Circumcision promoters feel emboldened
In the wake of misguided policy decisions by the WHO and others which threaten to expand colonial-style impositions onto the very genitals of untold numbers of African men (while United States continues to refuse funding for condom education), those who want to ramp-up circumcisions world-wide feel emboldened to promote their surgery to populations not even studied in the African trials.
First, a quick re-cap:Some people feel strongly that circumcision should not be an individual choice. They feel that circumcision is a good thing, so good that it should be done to people before they can have their own say. The right to control one's own body, so far as it extends to the genitals anyway, is one they don't recognize. Since the beginning of medical science, some have tried to medically justify the ancient practice of removing the male prepuce, frenulum, and other unique structures. When AIDS came on the scene, they predictably sought to find that normal male genitalia was a contributing factor which must be removed. This slideshow chronicles the history.
Now that those opposed to male genitals remaining intact believe they have embedded the (unsupported) meme that circumcision is an AIDS prophylactic among heterosexual adults in Africa, they are ready to transform it into promoting circumcision for males of all ages everywhere in the world.
The United States is the last industrialized country in the world still clinging to the practice of unnecessary genital surgery on newborn boys, with a rate still around 50%, while other countries which picked up the practice early have long since abandoned it. Canada, the United Kingdom, Australia and New Zealand, Scandinavian countries, all have much lower rates, generally a single-digit percentage.
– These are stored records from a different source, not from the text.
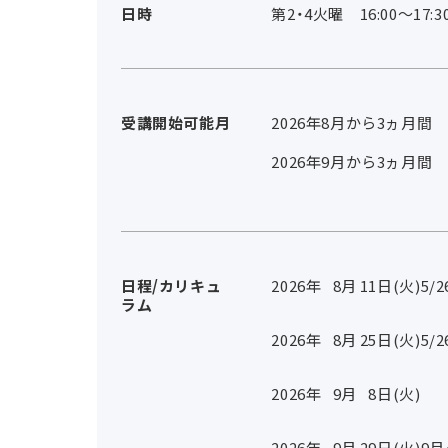
日時
第2・4火曜 16:00～17:3
受講開始可能月
2026年8月から3ヵ月間
2026年9月から3ヵ月間
日程/カリキュ
2026年
8
月
11
日(火)
5/
ラム
2026年
8
月
25
日(火)
5/
2026年
9
月
8
日(火)
2026年
9
月
29
日(火)
9月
So now, believing the wind is blowing in the right direction, some wish to capitalize on public misconceptions to spread the practice. Two news stories today demonstrate this.
This story from New Zealand “where circumcision rates in public hospitals last decade were about 0.35 percent of total male births,” hears calls from two men which would change that.
The peculiarity of a gynecologist performing penis surgery aside, John Thomson “has performed more than 6000 circumcisions in his private clinic in the past 30 years” and “favours circumcision becoming available through the public health system as an effective method of preventing the spread of sexually transmitted diseases.” If his call for more circumcision is heeded, his business should flourish.
“Prof Finau said New Zealand health authorities should take note of World Health Organisation backing for United States trials in Uganda, Kenya and South Africa confirming male circumcision can cut heterosexual HIV transmission by up to 60 per cent.” However, there is a glaring disconnect in his logic, aside from the weakness of those trials: Infants don't have heterosexual sex, or any sex, and thus could not benefit from any potential reduction in STD transmission rates anyway. Once males are old enough to choose to have sex, they can also have a say in any potential surgery.
The other news story today highlighting a push towards circumcising infants (which, again, were not studied in Africa at all) comes from Sweden, another country in which circumcision is rare (and so is AIDS). The good news is that the push is controversial:
A controversial proposal by Sweden’s National Board of Health and Welfare regarding the circumcision of young boys is gaining support among political parties.
The plan, announced earlier this year, would oblige local councils to carry out a circumcision if the boy’s family wanted the procedure.
Some decisions are simply too personal to be made by other family members. Non-therapeutic genital cutting is one of them.
If you're not familiar with the African studies upon which the recent push to circumcise Africans (diverting funds from behavioral and condom programs), a guide to understanding them can be found here.
Even if these African trials were not so flawed and inconclusive upon close scrutiny, they could only support the decision of fully informed African adults to choose the surgery. Pushing infant circumcision ignores the human rights of individuals to retain their full sex organ, ignores the fact that infants don't even have sex, and ignores the total lack of evidence regarding non-heterosexuals (which many infants will become).
The road to sexual freedoms is a long one, and the right to genital integrity for males and intersex persons is an important milestone along the way. We must not let the AIDS crisis, only the most recent of the scare tactics being used to promote circumcision, get in the way.